§ TASK GOAL
Print each of the following lines verbatim, keeping their original order and characters.

[Source texts of formatted documents]
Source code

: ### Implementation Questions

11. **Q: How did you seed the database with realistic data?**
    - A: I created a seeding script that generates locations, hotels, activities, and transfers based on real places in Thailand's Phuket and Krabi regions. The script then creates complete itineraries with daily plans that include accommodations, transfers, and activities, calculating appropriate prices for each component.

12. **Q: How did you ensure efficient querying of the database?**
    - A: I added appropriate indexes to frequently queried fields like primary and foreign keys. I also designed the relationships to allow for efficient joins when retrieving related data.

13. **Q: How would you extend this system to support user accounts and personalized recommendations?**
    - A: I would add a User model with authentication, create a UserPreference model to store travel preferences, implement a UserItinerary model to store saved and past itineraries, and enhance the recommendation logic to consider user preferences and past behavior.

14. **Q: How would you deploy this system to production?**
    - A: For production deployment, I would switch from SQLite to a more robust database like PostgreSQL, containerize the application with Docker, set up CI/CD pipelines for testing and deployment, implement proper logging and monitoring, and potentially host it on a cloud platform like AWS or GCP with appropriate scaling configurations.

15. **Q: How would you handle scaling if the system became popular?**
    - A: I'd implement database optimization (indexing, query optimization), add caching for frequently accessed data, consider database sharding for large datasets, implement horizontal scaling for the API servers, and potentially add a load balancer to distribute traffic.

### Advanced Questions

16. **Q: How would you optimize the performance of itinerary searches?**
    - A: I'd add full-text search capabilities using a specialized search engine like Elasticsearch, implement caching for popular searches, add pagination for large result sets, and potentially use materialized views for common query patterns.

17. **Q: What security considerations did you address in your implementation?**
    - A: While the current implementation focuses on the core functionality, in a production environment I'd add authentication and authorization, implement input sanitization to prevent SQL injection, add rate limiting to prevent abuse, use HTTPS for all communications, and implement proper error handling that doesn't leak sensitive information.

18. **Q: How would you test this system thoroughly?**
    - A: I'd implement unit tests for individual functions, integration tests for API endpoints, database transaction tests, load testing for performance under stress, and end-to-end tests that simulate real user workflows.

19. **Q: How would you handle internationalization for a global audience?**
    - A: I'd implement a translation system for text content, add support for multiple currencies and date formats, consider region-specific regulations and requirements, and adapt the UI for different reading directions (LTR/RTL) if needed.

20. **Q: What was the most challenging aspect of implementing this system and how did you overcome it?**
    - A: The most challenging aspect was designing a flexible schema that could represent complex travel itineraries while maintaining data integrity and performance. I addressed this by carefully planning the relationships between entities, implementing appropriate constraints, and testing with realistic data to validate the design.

§ EXERCISE OUTPUT
Source code

: ### Implementation Questions

11. **Q: How did you seed the database with realistic data?**
    - A: I created a seeding script that generates locations, hotels, activities, and transfers based on real places in Thailand's Phuket and Krabi regions. The script then creates complete itineraries with daily plans that include accommodations, transfers, and activities, calculating appropriate prices for each component.

12. **Q: How did you ensure efficient querying of the database?**
    - A: I added appropriate indexes to frequently queried fields like primary and foreign keys. I also designed the relationships to allow for efficient joins when retrieving related data.

13. **Q: How would you extend this system to support user accounts and personalized recommendations?**
    - A: I would add a User model with authentication, create a UserPreference model to store travel preferences, implement a UserItinerary model to store saved and past itineraries, and enhance the recommendation logic to consider user preferences and past behavior.

14. **Q: How would you deploy this system to production?**
    - A: For production deployment, I would switch from SQLite to a more robust database like PostgreSQL, containerize the application with Docker, set up CI/CD pipelines for testing and deployment, implement proper logging and monitoring, and potentially host it on a cloud platform like AWS or GCP with appropriate scaling configurations.

15. **Q: How would you handle scaling if the system became popular?**
    - A: I'd implement database optimization (indexing, query optimization), add caching for frequently accessed data, consider database sharding for large datasets, implement horizontal scaling for the API servers, and potentially add a load balancer to distribute traffic.

### Advanced Questions

16. **Q: How would you optimize the performance of itinerary searches?**
    - A: I'd add full-text search capabilities using a specialized search engine like Elasticsearch, implement caching for popular searches, add pagination for large result sets, and potentially use materialized views for common query patterns.

17. **Q: What security considerations did you address in your implementation?**
    - A: While the current implementation focuses on the core functionality, in a production environment I'd add authentication and authorization, implement input sanitization to prevent SQL injection, add rate limiting to prevent abuse, use HTTPS for all communications, and implement proper error handling that doesn't leak sensitive information.

18. **Q: How would you test this system thoroughly?**
    - A: I'd implement unit tests for individual functions, integration tests for API endpoints, database transaction tests, load testing for performance under stress, and end-to-end tests that simulate real user workflows.

19. **Q: How would you handle internationalization for a global audience?**
    - A: I'd implement a translation system for text content, add support for multiple currencies and date formats, consider region-specific regulations and requirements, and adapt the UI for different reading directions (LTR/RTL) if needed.

20. **Q: What was the most challenging aspect of implementing this system and how did you overcome it?**
    - A: The most challenging aspect was designing a flexible schema that could represent complex travel itineraries while maintaining data integrity and performance. I addressed this by carefully planning the relationships between entities, implementing appropriate constraints, and testing with realistic data to validate the design.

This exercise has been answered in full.